[Plain-text document sources]
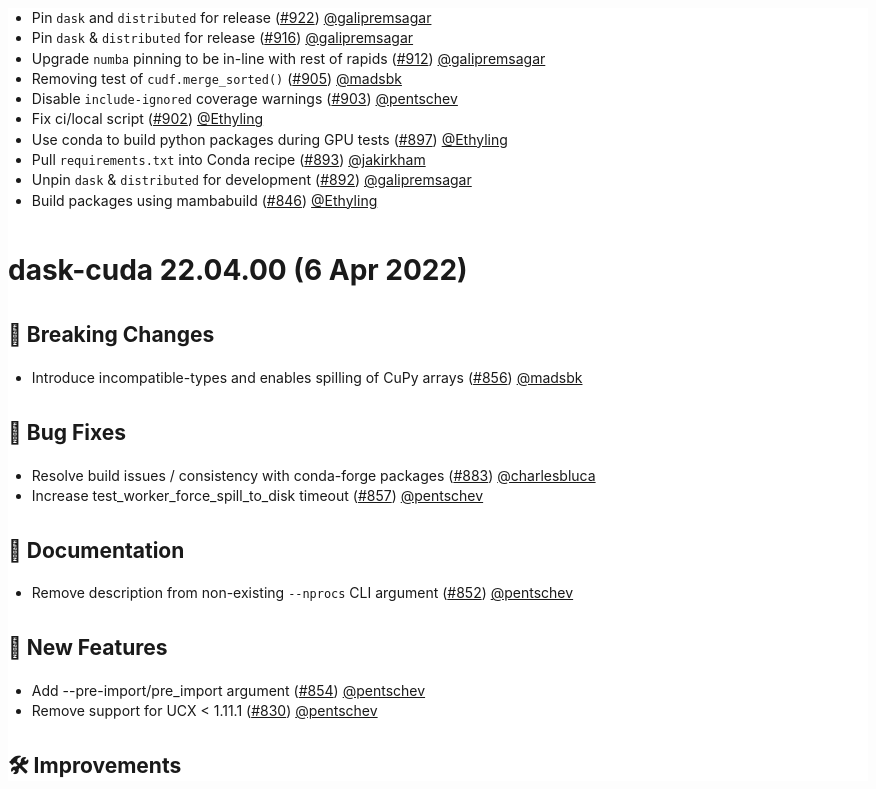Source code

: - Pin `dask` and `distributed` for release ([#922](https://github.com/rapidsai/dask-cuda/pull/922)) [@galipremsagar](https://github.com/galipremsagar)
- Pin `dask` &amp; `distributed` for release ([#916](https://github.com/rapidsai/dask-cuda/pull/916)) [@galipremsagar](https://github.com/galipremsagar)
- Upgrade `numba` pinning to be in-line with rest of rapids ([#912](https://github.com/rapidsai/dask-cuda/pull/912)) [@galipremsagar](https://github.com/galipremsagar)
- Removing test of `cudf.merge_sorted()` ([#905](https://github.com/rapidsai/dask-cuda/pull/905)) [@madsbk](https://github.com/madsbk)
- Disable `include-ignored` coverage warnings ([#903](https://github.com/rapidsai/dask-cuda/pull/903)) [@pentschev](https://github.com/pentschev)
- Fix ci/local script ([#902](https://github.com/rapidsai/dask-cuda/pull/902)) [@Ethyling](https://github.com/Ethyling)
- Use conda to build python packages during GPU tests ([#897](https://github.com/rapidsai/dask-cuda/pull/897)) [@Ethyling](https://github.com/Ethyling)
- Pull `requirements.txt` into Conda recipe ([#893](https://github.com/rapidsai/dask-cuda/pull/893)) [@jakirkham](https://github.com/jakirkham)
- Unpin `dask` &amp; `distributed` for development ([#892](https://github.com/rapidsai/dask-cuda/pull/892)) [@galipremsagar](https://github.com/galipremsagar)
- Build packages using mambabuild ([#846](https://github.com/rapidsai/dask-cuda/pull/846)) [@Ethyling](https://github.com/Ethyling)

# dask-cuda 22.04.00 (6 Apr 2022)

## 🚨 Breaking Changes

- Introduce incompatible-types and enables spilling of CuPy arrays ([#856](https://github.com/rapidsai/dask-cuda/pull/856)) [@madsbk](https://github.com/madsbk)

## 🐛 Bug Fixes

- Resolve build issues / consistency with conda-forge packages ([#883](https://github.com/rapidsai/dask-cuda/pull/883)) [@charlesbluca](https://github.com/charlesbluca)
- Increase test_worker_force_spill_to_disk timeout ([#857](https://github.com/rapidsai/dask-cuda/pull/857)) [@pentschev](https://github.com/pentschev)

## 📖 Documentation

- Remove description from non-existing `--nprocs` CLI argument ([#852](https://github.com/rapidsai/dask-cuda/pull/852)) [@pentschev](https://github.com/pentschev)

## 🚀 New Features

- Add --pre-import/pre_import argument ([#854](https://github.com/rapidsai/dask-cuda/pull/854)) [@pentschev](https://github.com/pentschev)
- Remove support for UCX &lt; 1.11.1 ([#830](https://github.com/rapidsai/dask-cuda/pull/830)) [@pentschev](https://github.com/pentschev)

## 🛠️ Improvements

- [What to produce]
Copy every record exactly, but skip the pictures.

- [Output for this exercise]
Source code

: - Pin `dask` and `distributed` for release ([#922](https://github.com/rapidsai/dask-cuda/pull/922)) [@galipremsagar](https://github.com/galipremsagar)
- Pin `dask` &amp; `distributed` for release ([#916](https://github.com/rapidsai/dask-cuda/pull/916)) [@galipremsagar](https://github.com/galipremsagar)
- Upgrade `numba` pinning to be in-line with rest of rapids ([#912](https://github.com/rapidsai/dask-cuda/pull/912)) [@galipremsagar](https://github.com/galipremsagar)
- Removing test of `cudf.merge_sorted()` ([#905](https://github.com/rapidsai/dask-cuda/pull/905)) [@madsbk](https://github.com/madsbk)
- Disable `include-ignored` coverage warnings ([#903](https://github.com/rapidsai/dask-cuda/pull/903)) [@pentschev](https://github.com/pentschev)
- Fix ci/local script ([#902](https://github.com/rapidsai/dask-cuda/pull/902)) [@Ethyling](https://github.com/Ethyling)
- Use conda to build python packages during GPU tests ([#897](https://github.com/rapidsai/dask-cuda/pull/897)) [@Ethyling](https://github.com/Ethyling)
- Pull `requirements.txt` into Conda recipe ([#893](https://github.com/rapidsai/dask-cuda/pull/893)) [@jakirkham](https://github.com/jakirkham)
- Unpin `dask` &amp; `distributed` for development ([#892](https://github.com/rapidsai/dask-cuda/pull/892)) [@galipremsagar](https://github.com/galipremsagar)
- Build packages using mambabuild ([#846](https://github.com/rapidsai/dask-cuda/pull/846)) [@Ethyling](https://github.com/Ethyling)

# dask-cuda 22.04.00 (6 Apr 2022)

## 🚨 Breaking Changes

- Introduce incompatible-types and enables spilling of CuPy arrays ([#856](https://github.com/rapidsai/dask-cuda/pull/856)) [@madsbk](https://github.com/madsbk)

## 🐛 Bug Fixes

- Resolve build issues / consistency with conda-forge packages ([#883](https://github.com/rapidsai/dask-cuda/pull/883)) [@charlesbluca](https://github.com/charlesbluca)
- Increase test_worker_force_spill_to_disk timeout ([#857](https://github.com/rapidsai/dask-cuda/pull/857)) [@pentschev](https://github.com/pentschev)

## 📖 Documentation

- Remove description from non-existing `--nprocs` CLI argument ([#852](https://github.com/rapidsai/dask-cuda/pull/852)) [@pentschev](https://github.com/pentschev)

## 🚀 New Features

- Add --pre-import/pre_import argument ([#854](https://github.com/rapidsai/dask-cuda/pull/854)) [@pentschev](https://github.com/pentschev)
- Remove support for UCX &lt; 1.11.1 ([#830](https://github.com/rapidsai/dask-cuda/pull/830)) [@pentschev](https://github.com/pentschev)

## 🛠️ Improvements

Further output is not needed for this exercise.